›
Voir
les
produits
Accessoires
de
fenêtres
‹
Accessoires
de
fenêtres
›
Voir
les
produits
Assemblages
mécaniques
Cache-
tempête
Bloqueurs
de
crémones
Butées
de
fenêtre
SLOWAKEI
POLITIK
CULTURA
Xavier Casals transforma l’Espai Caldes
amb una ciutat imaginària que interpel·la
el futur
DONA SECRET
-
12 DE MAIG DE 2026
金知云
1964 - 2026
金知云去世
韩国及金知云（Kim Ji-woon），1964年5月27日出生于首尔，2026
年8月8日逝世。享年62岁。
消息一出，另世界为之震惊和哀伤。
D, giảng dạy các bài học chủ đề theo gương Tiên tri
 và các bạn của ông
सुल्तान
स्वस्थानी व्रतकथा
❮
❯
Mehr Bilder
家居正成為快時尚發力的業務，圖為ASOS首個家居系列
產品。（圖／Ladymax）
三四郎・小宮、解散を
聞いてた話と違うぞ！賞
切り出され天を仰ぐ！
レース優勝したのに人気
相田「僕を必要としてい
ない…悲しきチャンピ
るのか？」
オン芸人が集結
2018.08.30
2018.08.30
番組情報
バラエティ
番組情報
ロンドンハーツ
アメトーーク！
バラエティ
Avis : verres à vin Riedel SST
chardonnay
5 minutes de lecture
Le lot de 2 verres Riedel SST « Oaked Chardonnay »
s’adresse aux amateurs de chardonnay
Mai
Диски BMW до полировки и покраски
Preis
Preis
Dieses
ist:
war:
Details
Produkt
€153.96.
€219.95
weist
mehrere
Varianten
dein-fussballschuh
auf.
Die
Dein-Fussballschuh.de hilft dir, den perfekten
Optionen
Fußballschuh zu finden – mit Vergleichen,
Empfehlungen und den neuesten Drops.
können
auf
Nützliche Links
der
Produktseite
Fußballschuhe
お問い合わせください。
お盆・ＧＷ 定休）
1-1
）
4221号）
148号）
:::
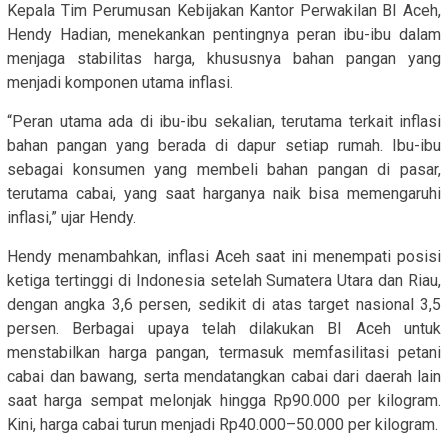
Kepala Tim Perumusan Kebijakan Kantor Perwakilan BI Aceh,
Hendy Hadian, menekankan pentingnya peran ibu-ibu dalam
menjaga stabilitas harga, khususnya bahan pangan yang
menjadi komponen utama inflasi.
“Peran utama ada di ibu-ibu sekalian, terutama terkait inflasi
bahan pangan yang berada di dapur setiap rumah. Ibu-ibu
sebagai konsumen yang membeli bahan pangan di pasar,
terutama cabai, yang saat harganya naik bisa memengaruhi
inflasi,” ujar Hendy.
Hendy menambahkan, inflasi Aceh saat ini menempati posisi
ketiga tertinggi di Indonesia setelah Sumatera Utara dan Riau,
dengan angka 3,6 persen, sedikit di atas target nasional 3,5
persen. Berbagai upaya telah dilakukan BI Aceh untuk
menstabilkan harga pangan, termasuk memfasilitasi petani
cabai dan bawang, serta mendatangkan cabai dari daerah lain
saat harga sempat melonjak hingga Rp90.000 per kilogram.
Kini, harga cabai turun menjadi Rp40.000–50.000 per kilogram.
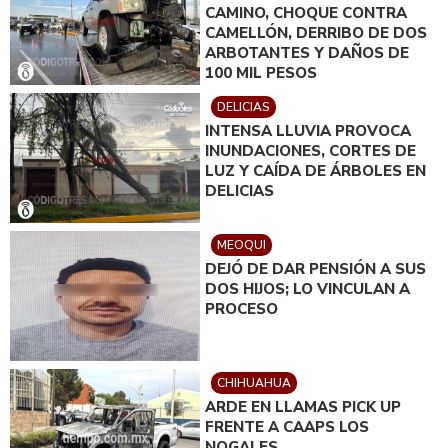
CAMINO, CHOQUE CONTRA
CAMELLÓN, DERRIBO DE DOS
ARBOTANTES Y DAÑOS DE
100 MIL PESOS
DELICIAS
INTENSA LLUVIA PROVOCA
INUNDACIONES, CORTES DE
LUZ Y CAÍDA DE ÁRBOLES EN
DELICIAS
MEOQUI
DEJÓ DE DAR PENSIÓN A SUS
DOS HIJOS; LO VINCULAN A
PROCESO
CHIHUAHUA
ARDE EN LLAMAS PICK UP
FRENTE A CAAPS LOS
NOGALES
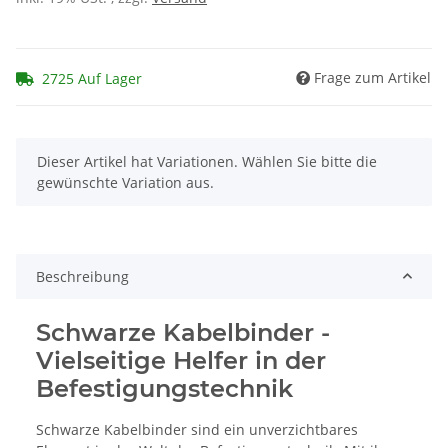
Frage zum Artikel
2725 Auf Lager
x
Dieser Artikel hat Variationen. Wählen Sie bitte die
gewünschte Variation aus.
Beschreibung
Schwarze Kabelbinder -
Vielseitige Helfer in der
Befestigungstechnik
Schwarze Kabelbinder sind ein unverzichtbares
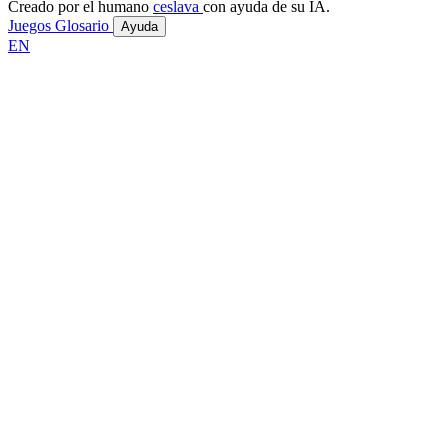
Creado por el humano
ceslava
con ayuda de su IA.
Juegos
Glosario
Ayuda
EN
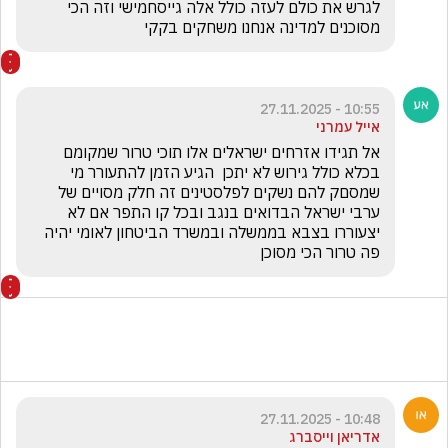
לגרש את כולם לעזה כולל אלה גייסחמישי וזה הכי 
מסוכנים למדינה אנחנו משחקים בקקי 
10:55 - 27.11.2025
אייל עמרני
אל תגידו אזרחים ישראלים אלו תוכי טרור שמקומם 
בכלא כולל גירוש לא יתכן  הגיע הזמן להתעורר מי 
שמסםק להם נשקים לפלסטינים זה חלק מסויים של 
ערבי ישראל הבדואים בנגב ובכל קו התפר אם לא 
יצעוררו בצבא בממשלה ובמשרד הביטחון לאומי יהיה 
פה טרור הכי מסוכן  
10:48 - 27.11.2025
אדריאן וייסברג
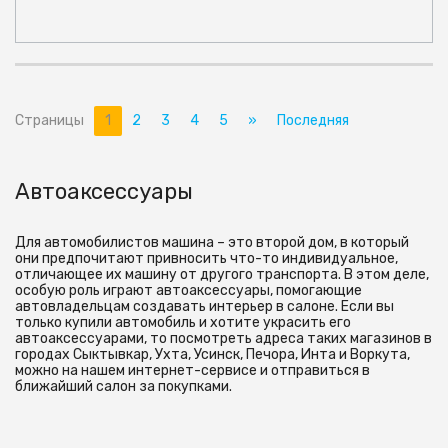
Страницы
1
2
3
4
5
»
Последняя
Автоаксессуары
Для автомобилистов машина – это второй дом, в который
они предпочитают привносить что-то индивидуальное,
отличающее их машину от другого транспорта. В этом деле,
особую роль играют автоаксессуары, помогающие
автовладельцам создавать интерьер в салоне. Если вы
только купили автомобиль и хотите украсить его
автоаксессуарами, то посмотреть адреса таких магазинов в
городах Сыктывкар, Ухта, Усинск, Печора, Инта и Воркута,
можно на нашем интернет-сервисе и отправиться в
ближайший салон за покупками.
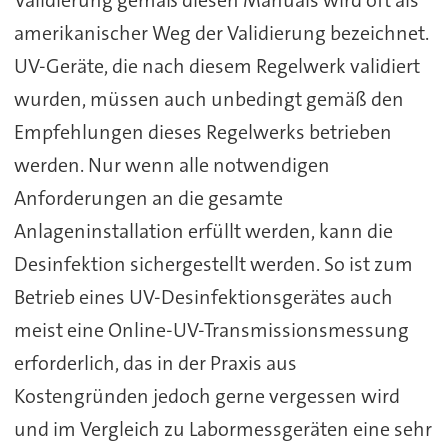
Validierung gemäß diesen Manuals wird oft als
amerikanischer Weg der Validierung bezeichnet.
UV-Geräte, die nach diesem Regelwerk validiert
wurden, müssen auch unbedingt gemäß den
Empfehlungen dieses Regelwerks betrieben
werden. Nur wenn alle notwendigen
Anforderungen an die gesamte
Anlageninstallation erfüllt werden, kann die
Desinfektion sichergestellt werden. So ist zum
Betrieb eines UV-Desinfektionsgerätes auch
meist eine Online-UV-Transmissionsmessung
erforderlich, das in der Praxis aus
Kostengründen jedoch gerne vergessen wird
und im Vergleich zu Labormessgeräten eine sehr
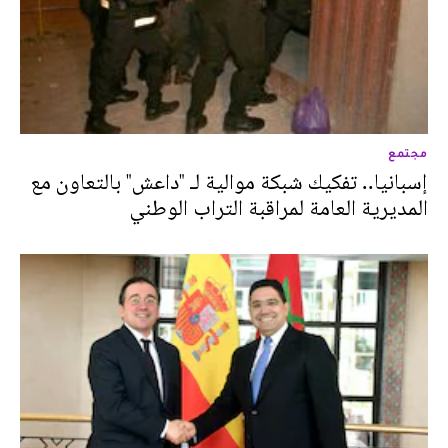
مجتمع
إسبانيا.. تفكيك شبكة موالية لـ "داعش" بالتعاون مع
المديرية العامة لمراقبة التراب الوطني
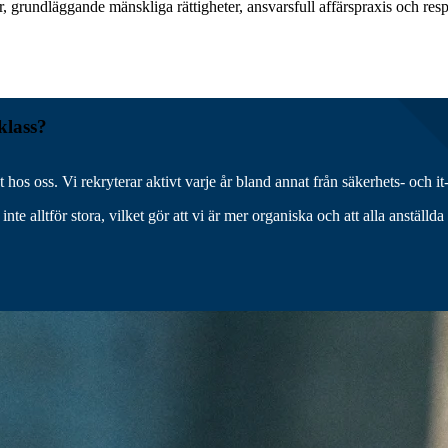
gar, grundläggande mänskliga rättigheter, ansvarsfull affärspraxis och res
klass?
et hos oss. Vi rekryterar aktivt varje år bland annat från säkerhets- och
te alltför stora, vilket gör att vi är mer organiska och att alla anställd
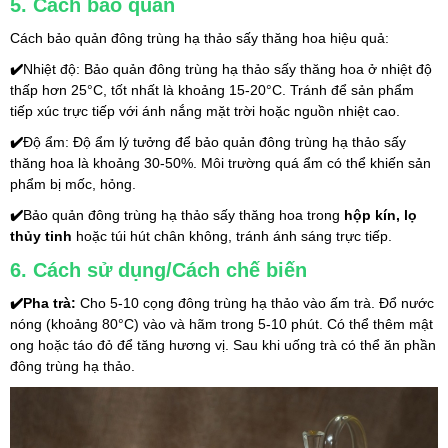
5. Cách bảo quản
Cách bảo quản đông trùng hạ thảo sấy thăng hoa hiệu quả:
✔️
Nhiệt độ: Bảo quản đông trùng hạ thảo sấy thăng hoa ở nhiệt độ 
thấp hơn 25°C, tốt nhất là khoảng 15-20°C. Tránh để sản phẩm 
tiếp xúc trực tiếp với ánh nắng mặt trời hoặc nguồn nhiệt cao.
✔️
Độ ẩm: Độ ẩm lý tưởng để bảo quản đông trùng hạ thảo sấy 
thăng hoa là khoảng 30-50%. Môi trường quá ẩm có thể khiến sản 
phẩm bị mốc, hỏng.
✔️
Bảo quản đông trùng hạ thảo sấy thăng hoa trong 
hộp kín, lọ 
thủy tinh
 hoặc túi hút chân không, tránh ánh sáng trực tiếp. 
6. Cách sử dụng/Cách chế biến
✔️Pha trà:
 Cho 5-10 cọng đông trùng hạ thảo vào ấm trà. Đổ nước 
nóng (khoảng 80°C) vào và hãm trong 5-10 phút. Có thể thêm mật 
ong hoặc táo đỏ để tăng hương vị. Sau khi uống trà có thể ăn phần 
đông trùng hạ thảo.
:::
• _Assignment_:
In the data above, count the lines where the word "כולל" appears; reply with the number only.

• _Written reply_:
2